* _Your objective_:
Retype the data lines from the one containing "Read this box" up to and including the one containing "median 1.0, box", reproducing each line verbatim.

* _Material provided_:
····················

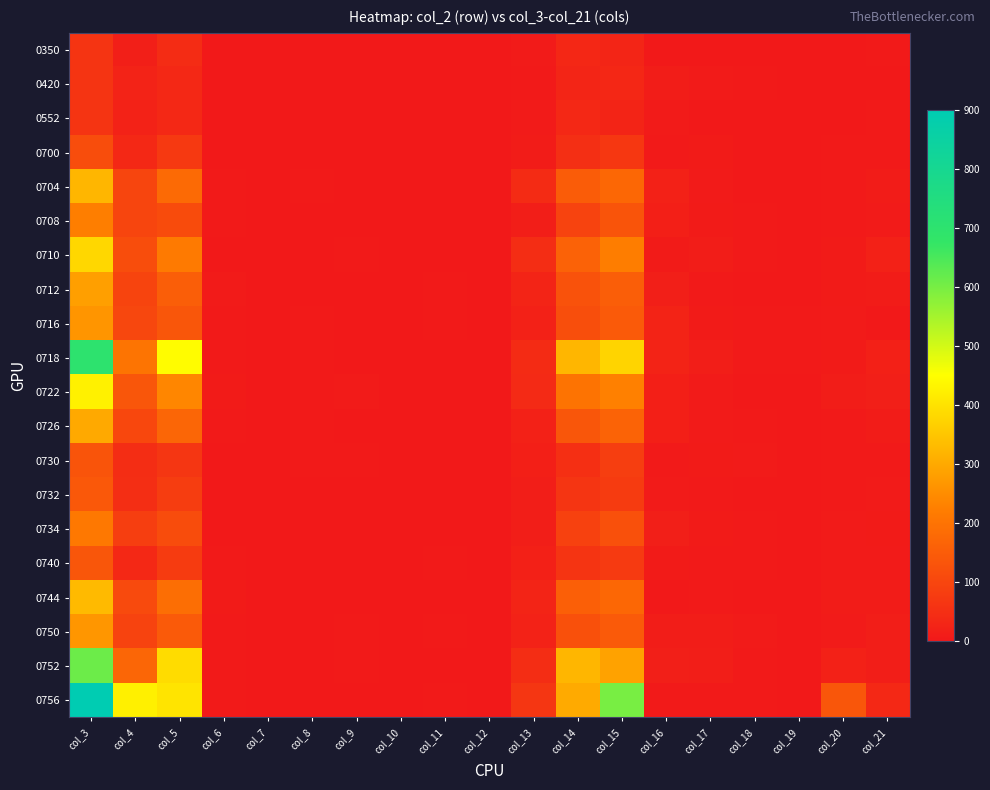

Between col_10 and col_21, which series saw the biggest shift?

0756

····················

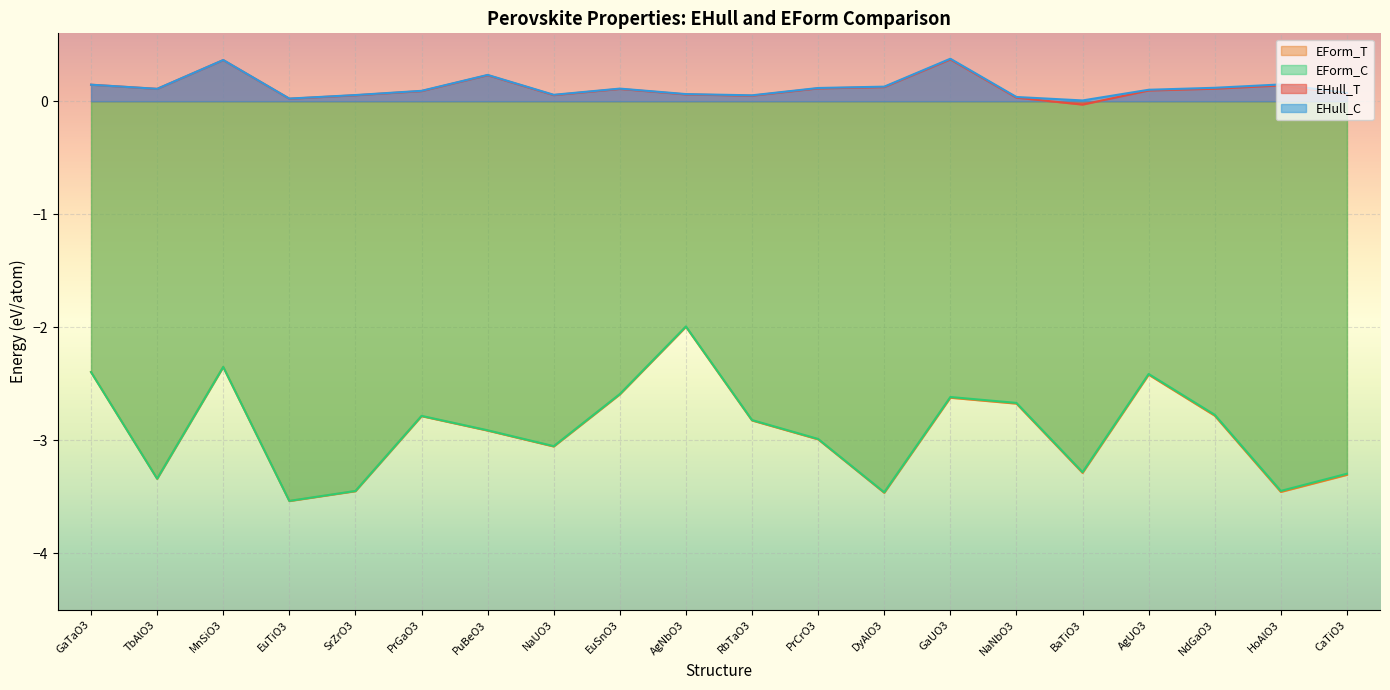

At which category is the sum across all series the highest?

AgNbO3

····················

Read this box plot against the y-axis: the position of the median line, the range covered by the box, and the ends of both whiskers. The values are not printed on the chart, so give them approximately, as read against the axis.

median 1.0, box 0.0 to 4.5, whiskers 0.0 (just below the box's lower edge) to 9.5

····················

* _Exercise result_:
Read this box plot against the y-axis: the position of the median line, the range covered by the box, and the ends of both whiskers. The values are not printed on the chart, so give them approximately, as read against the axis.

median 1.0, box 0.0 to 4.5, whiskers 0.0 (just below the box's lower edge) to 9.5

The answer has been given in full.